(Set problem 1): According to the Guardium archiving passage, when does the archive process on collectors generate a full archive file?
(Set problem 2): For each statement below, decide whether it agrees with the Guardium archiving passage. Answer yes or no, and quote the deciding words of the passage. (a) Username is an example of dynamic data. (b) Archives from an aggregator contain both static and dynamic data. (c) The incremental approach on collectors increases the size of archive files.
(Set problem 3): Reproduce the Guardium archiving passage word for word from "Archives from an" up to and including "and 1 July.".

— start of Page —

Audit data is stored in normalized form in an internal database of a Guardium system. The audit data that changes constantly is referred as dynamic data. The audit data that stays relatively constant is referred as static data. The user login time is a good example of dynamic data. It is unique for every user, for each login. Username is an example of static data. It stays the same for every login of this user to the database.

Archives from an aggregator are full archives: static and dynamic data, which simplifies the archive restore process.

Archives from collectors use an incremental archive strategy. The dynamic audit data is archived when it is observed. Static audit data is archived only when the data is observed for the first time. This incremental approach reduces the size of archive files dramatically. The tradeoff is that a single archive file might not contain all of the audit data that you want to restore. To compensate for this tradeoff, the archive process generates a full (not incremental) archive file the first time the archive process runs, and then the first day of every month. For example, to restore 28 June, either restore 1 June through 28 June, or restore 28 June and 1 July.

Archiving on the collectors:
  • Incremental daily information for both static and dynamic data.
  • Static data is archived in full during the archive on the first day of each month.
  • Archiving data from the original source.
  • Less usage of long-term storage.
  • To restore data for specific day: restore data for all days of that month up to the target day.

— end of Page —
— start of Items —

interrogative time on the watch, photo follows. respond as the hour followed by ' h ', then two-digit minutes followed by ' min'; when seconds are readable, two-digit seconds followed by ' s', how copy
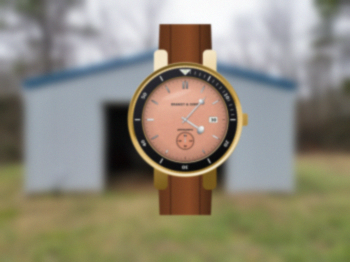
4 h 07 min
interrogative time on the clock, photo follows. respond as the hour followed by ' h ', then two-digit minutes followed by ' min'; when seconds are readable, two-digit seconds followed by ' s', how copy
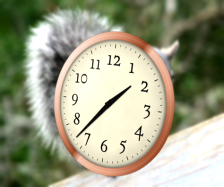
1 h 37 min
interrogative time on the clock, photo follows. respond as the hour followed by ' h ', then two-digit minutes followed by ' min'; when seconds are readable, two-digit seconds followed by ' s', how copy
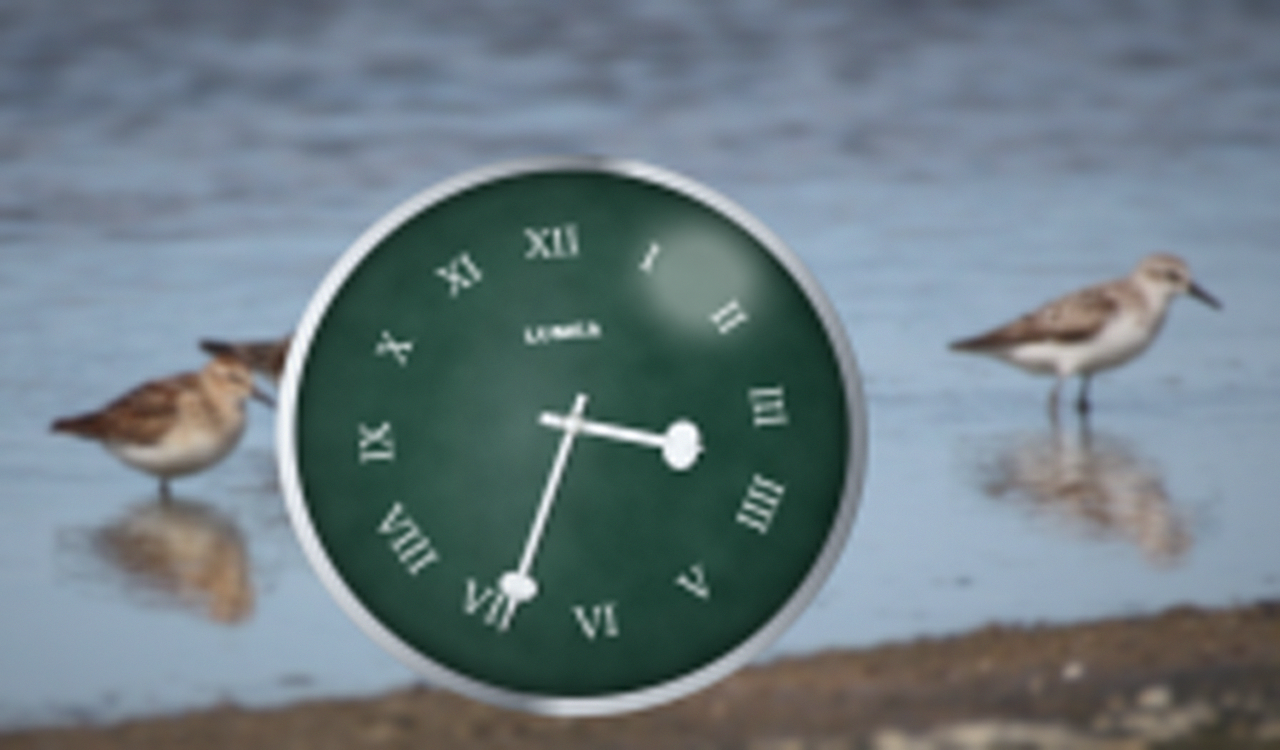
3 h 34 min
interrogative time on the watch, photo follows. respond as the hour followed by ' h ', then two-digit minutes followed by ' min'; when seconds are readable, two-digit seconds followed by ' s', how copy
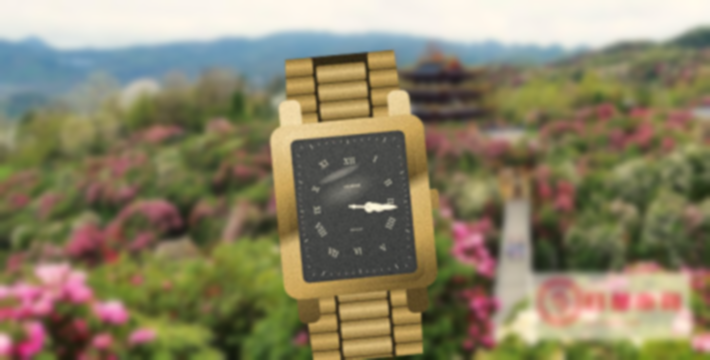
3 h 16 min
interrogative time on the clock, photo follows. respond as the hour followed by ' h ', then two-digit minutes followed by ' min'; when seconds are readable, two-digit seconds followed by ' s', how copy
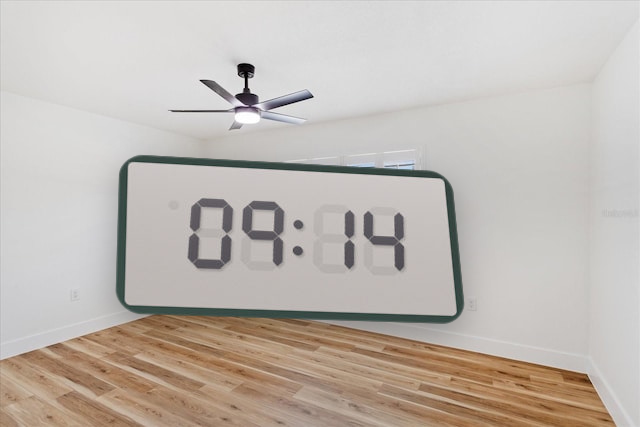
9 h 14 min
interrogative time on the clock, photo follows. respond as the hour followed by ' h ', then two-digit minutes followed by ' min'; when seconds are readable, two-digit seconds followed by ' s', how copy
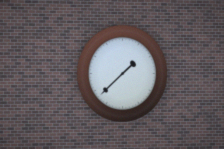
1 h 38 min
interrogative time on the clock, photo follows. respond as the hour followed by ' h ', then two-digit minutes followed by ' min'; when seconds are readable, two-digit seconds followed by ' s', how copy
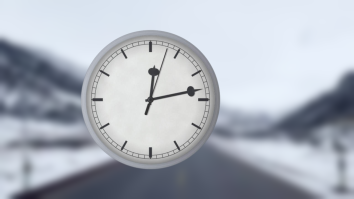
12 h 13 min 03 s
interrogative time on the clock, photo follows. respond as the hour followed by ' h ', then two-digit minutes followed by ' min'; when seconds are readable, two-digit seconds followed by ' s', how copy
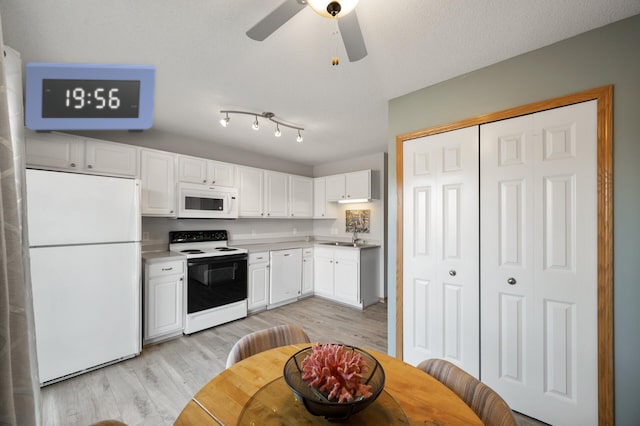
19 h 56 min
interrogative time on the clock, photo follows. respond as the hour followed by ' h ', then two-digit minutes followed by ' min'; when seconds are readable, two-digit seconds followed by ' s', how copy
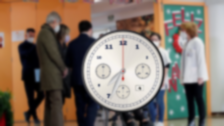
7 h 34 min
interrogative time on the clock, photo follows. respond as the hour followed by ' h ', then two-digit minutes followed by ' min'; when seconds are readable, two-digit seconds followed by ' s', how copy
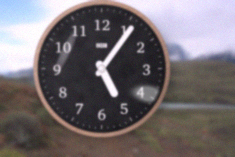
5 h 06 min
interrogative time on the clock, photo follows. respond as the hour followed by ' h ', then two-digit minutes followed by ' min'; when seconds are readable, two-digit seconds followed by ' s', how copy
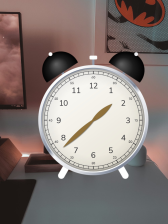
1 h 38 min
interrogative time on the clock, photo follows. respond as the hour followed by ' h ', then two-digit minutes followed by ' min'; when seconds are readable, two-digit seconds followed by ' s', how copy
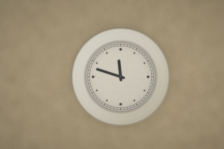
11 h 48 min
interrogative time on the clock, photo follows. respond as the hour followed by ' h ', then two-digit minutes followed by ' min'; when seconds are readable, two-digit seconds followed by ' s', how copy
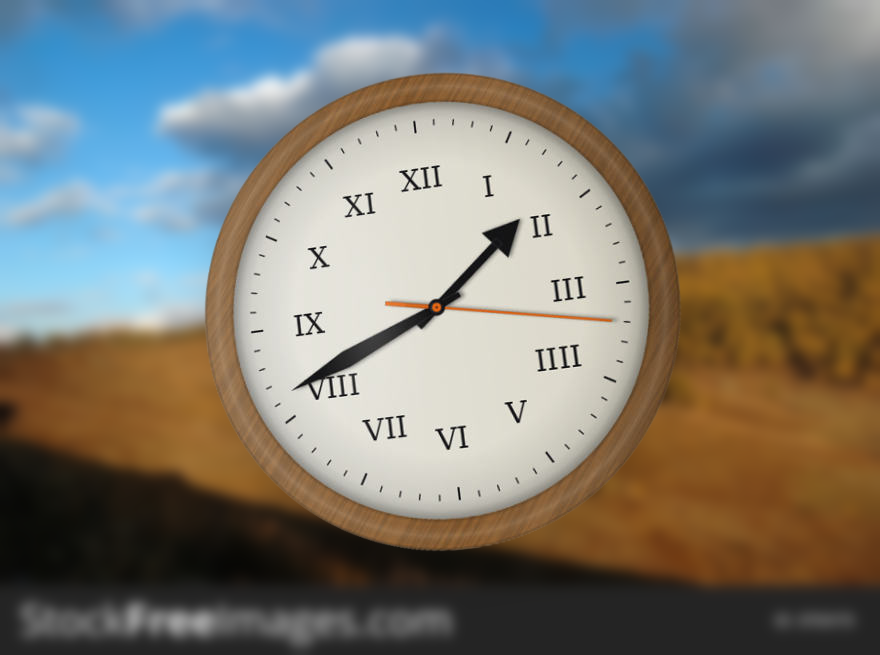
1 h 41 min 17 s
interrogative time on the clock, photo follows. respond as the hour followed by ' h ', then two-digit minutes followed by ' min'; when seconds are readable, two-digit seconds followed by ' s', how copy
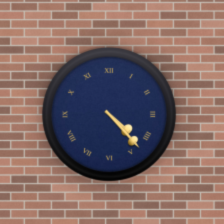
4 h 23 min
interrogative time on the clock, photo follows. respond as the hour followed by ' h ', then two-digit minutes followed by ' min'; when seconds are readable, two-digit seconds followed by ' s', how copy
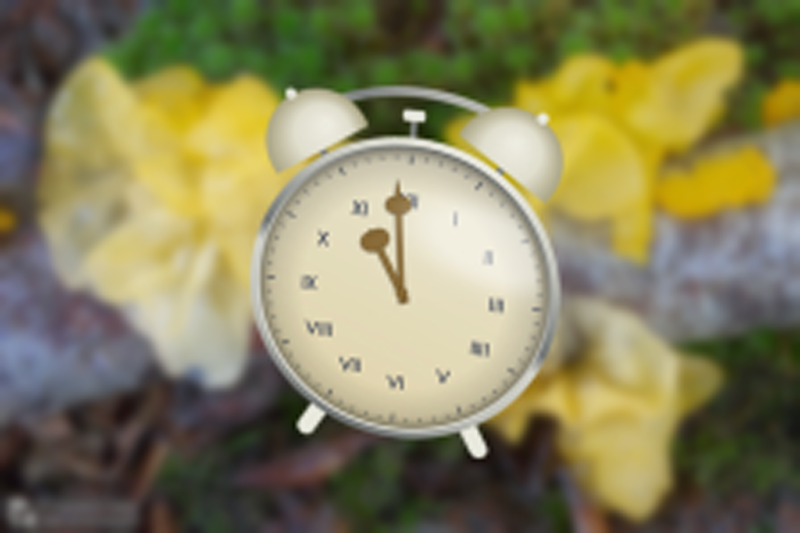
10 h 59 min
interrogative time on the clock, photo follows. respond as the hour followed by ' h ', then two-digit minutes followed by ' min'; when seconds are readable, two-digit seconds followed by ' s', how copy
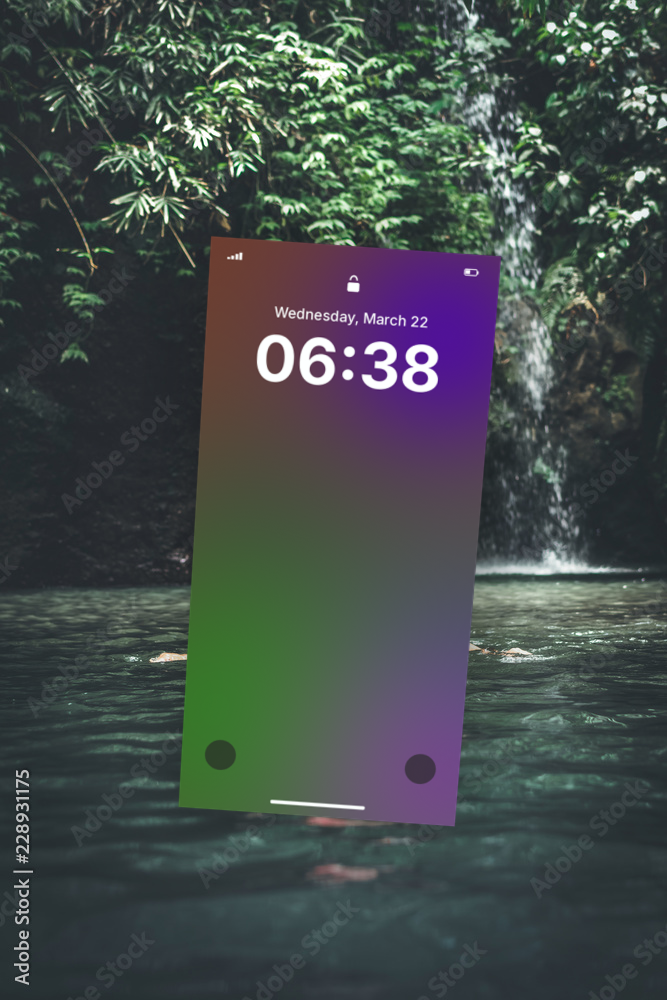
6 h 38 min
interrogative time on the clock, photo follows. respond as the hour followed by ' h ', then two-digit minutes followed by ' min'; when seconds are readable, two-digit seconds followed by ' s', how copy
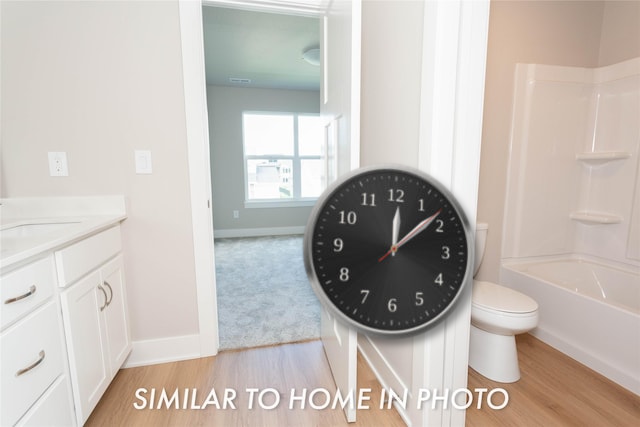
12 h 08 min 08 s
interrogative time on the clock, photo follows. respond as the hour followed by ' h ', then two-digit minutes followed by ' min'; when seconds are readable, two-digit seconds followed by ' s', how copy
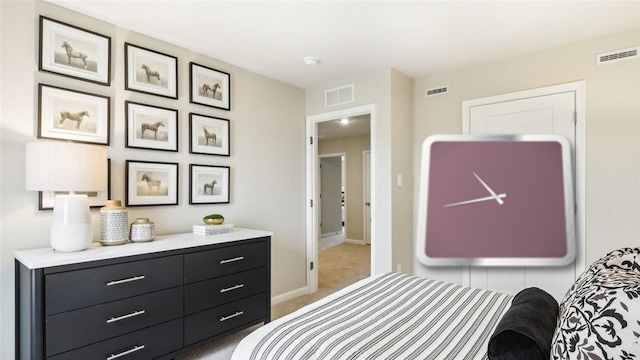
10 h 43 min
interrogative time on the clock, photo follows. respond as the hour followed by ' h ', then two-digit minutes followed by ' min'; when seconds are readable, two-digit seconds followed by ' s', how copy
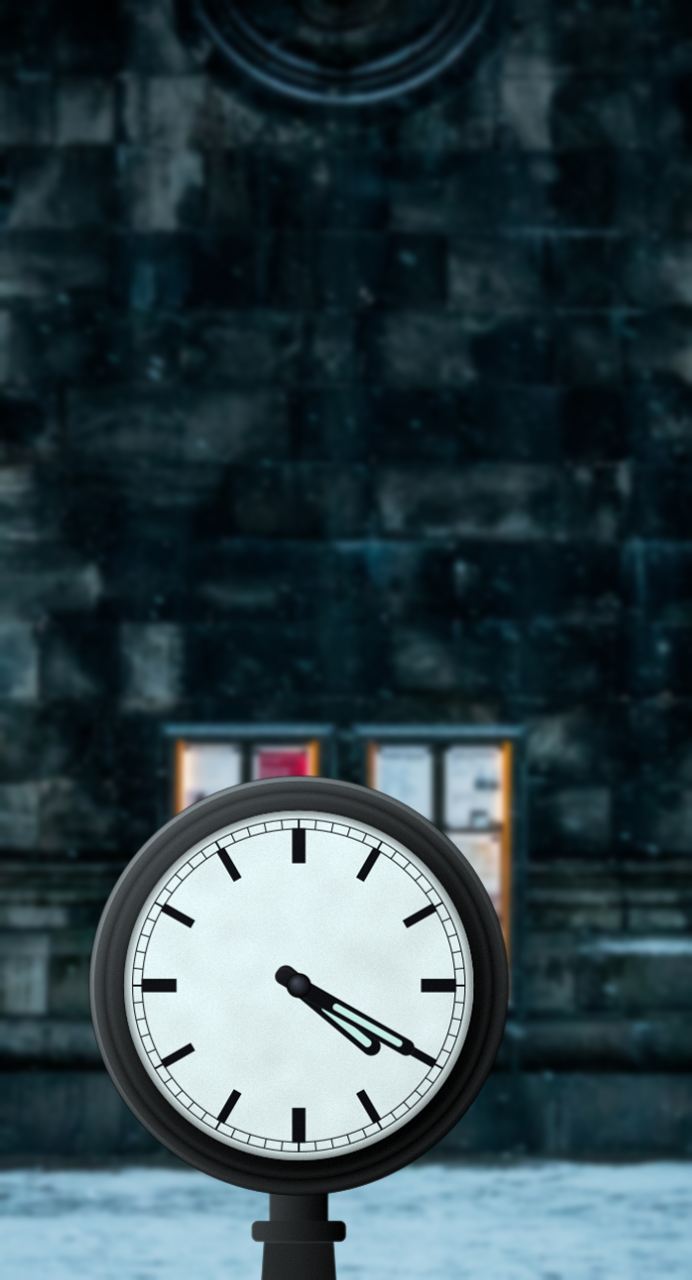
4 h 20 min
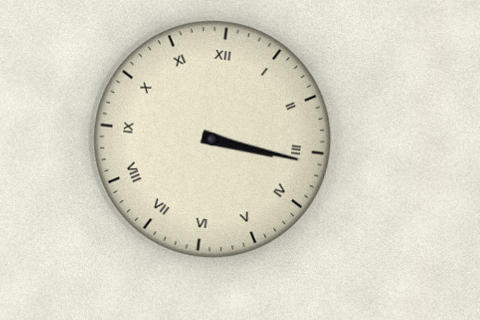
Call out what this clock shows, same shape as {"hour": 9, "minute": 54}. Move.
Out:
{"hour": 3, "minute": 16}
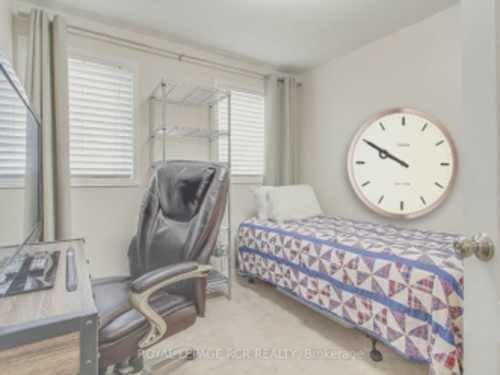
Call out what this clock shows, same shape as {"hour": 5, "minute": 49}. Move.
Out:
{"hour": 9, "minute": 50}
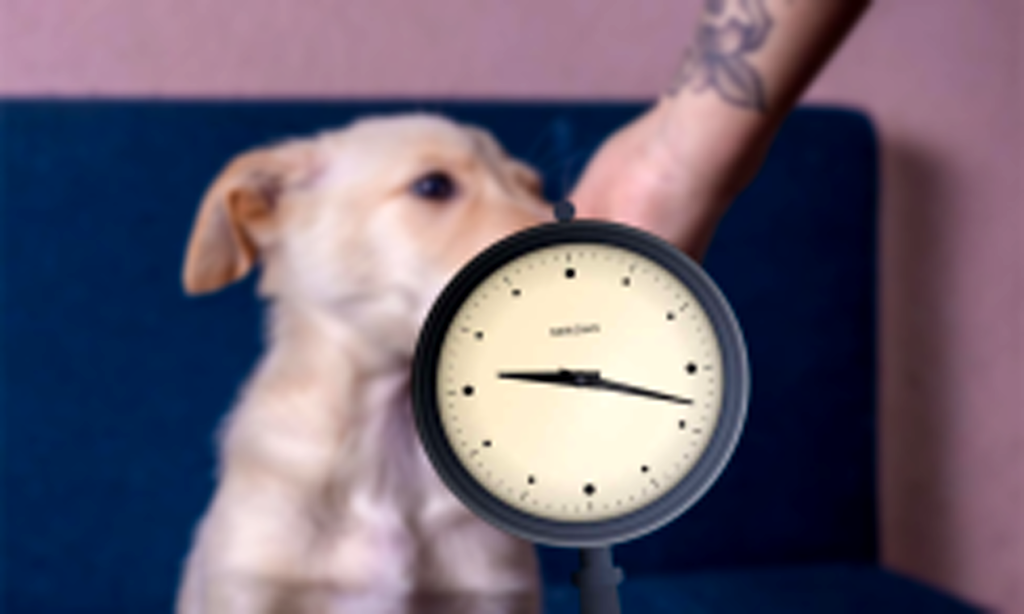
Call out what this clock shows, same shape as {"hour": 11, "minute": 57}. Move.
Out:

— end of Items —

(Right answer 1): It generates a full archive file the first time the archive process runs, and then on the first day of every month.

(Right answer 2):
(a) No: "Username is an example of static data."
(b) Yes: "Archives from an aggregator are full archives: static and dynamic data"
(c) No: "This incremental approach reduces the size of archive files dramatically."

(Right answer 3):
Archives from an aggregator are full archives: static and dynamic data, which simplifies the archive restore process.

Archives from collectors use an incremental archive strategy. The dynamic audit data is archived when it is observed. Static audit data is archived only when the data is observed for the first time. This incremental approach reduces the size of archive files dramatically. The tradeoff is that a single archive file might not contain all of the audit data that you want to restore. To compensate for this tradeoff, the archive process generates a full (not incremental) archive file the first time the archive process runs, and then the first day of every month. For example, to restore 28 June, either restore 1 June through 28 June, or restore 28 June and 1 July.